Heat transfer enhancement from a small rectangular channel with different surface protrusions by a turbulent cross flow jet

• Heat transfer enhancement is numerically studied for a small rectangular duct.
• The nozzle position and Reynolds number affects heat transfer rate significantly.
• Pumping power increases with duct and nozzle Reynolds number.
• Triangular protrusions are better heat transfer augmenter.

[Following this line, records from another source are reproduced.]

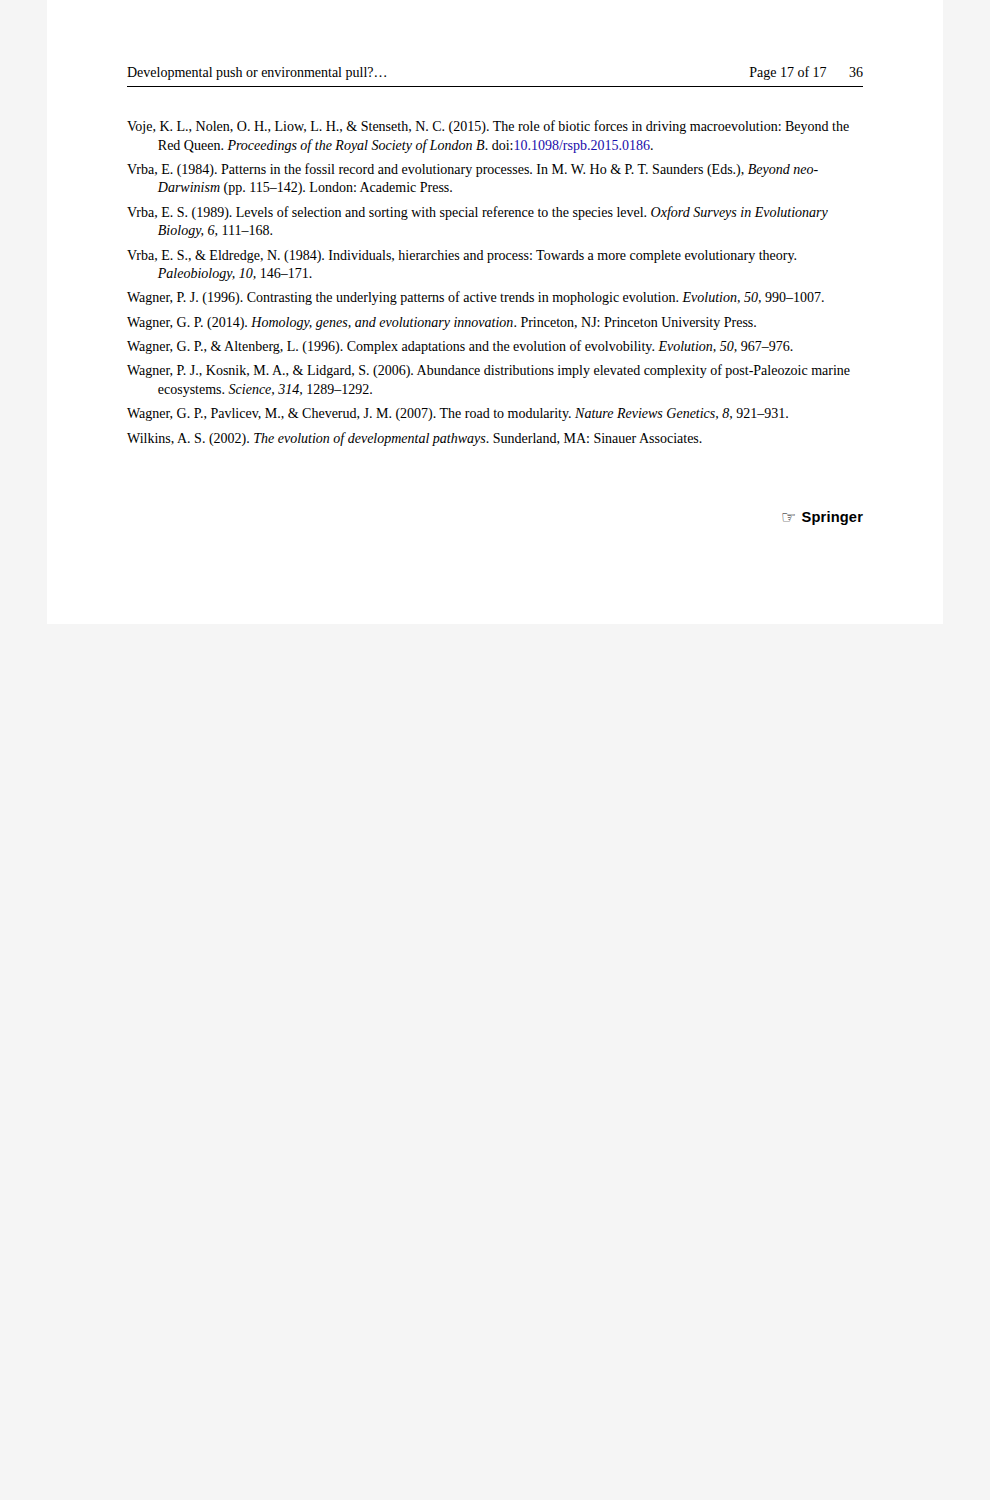Developmental push or environmental pull?… Page 17 of 1736
Voje, K. L., Nolen, O. H., Liow, L. H., & Stenseth, N. C. (2015). The role of biotic forces in driving macroevolution: Beyond the Red Queen. Proceedings of the Royal Society of London B. doi:10.1098/rspb.2015.0186.
Vrba, E. (1984). Patterns in the fossil record and evolutionary processes. In M. W. Ho & P. T. Saunders (Eds.), Beyond neo-Darwinism (pp. 115–142). London: Academic Press.
Vrba, E. S. (1989). Levels of selection and sorting with special reference to the species level. Oxford Surveys in Evolutionary Biology, 6, 111–168.
Vrba, E. S., & Eldredge, N. (1984). Individuals, hierarchies and process: Towards a more complete evolutionary theory. Paleobiology, 10, 146–171.
Wagner, P. J. (1996). Contrasting the underlying patterns of active trends in mophologic evolution. Evolution, 50, 990–1007.
Wagner, G. P. (2014). Homology, genes, and evolutionary innovation. Princeton, NJ: Princeton University Press.
Wagner, G. P., & Altenberg, L. (1996). Complex adaptations and the evolution of evolvobility. Evolution, 50, 967–976.
Wagner, P. J., Kosnik, M. A., & Lidgard, S. (2006). Abundance distributions imply elevated complexity of post-Paleozoic marine ecosystems. Science, 314, 1289–1292.
Wagner, G. P., Pavlicev, M., & Cheverud, J. M. (2007). The road to modularity. Nature Reviews Genetics, 8, 921–931.
Wilkins, A. S. (2002). The evolution of developmental pathways. Sunderland, MA: Sinauer Associates.
☞ Springer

In the present study, thermo-hydrodynamic performance of a small rectangular channel with different protruded surfaces is investigated numerically in a three–dimensional computational domain. An air jet impinging normal to the main flow is considered to enhance heat transfer rate. Conservation equations for mass, momentum and energy are solved using finite volume method with SST k−ω turbulence model. Three different protrusion shapes have been tested: rectangular, trapezoidal and triangular, respectively. The duct and nozzle Reynolds numbers are varied in the range of 17,831 ≤ ReDh,duct ≤ 53,490 and 5,136 ≤ ReDh,nz ≤ 11,980, respectively. Also, three different nozzle positions (X/Dh,duct = 8.717, 11.597 and 14.258) along the axial direction of rectangular duct have been considered to choose the best location for heat transfer enhancement. A higher heat transfer enhancement rate is observed at the nozzle position 2 (X/Dh,duct = 11.597) as compared to the other positions considered in this study. Flow recirculation in inter-protrusion spaces has also been discussed. In this hybrid cooling strategy, the pumping power requirement with protrusions is observed to be higher than that of without protrusions. The heat transfer enhancement rate with triangular protrusions is found to be more as compared to other protrusion shapes.